§ WHAT TO WORK ON
In the road trip text, what song was playing when the travelers cruised into Port Douglas?

§ TEXT EXTRACT

......

We headed north instead of south, my daughter and I, driving through the cane fields, listening to Gang Gajang. By the time we reached the coast road with the glare of the sea, Icehouse was praying to the “Great Southern Land”. We cruised into Port Douglas to Cold Chisel's “Flame Trees”. Road trip joy hit us early. Maybe it was the change of direction, the thrill of ditching the itinerary, the spontaneity. Maybe it was the sun on the sea, or the road winding around the cliffs, or the '80s Oz rock.

After lunch, we drove to Mossman Gorge with Goanna's “Solid Rock”. We walked past white water rushing over the boulders. A sign said no swimming today, but the rock pool was full of swimmers anyway. Their wilful disobedience made us laugh. We wandered through the rainforest, staggered like drunks over a suspension bridge, then drove on as Van Morrison sang “Days Like This”.

......

§ DATA SEGMENT
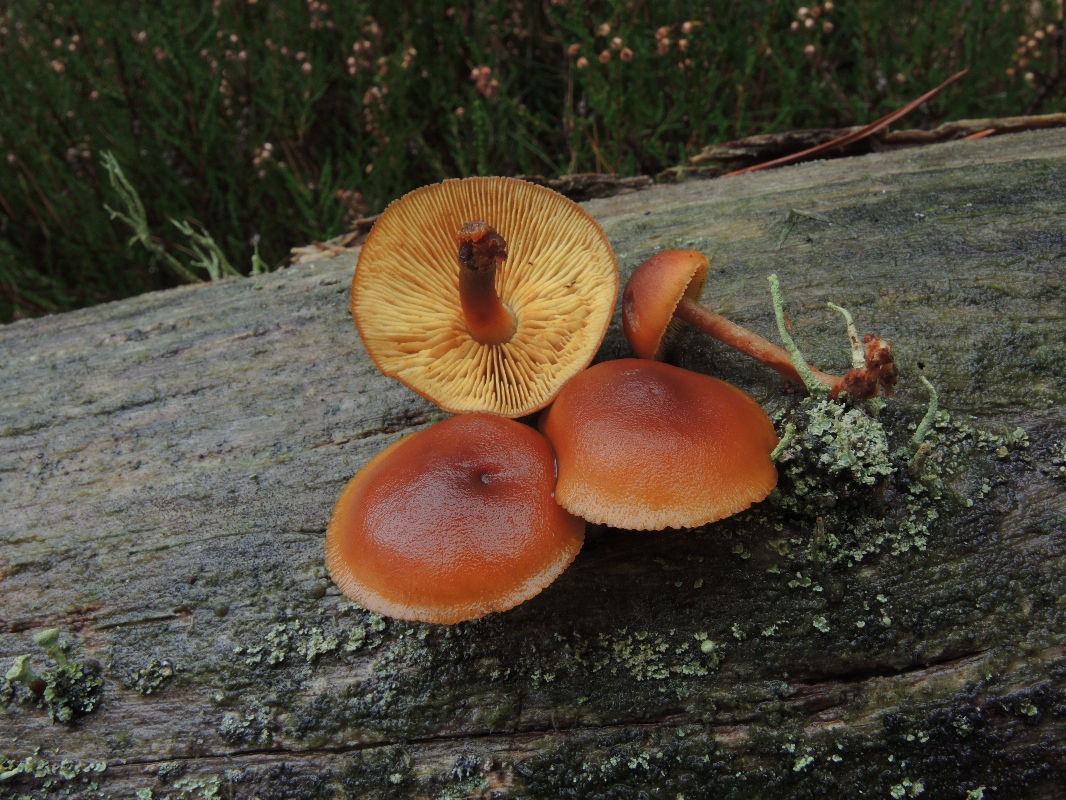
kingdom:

......

§ FINISHED ANSWER
Cold Chisel's “Flame Trees”.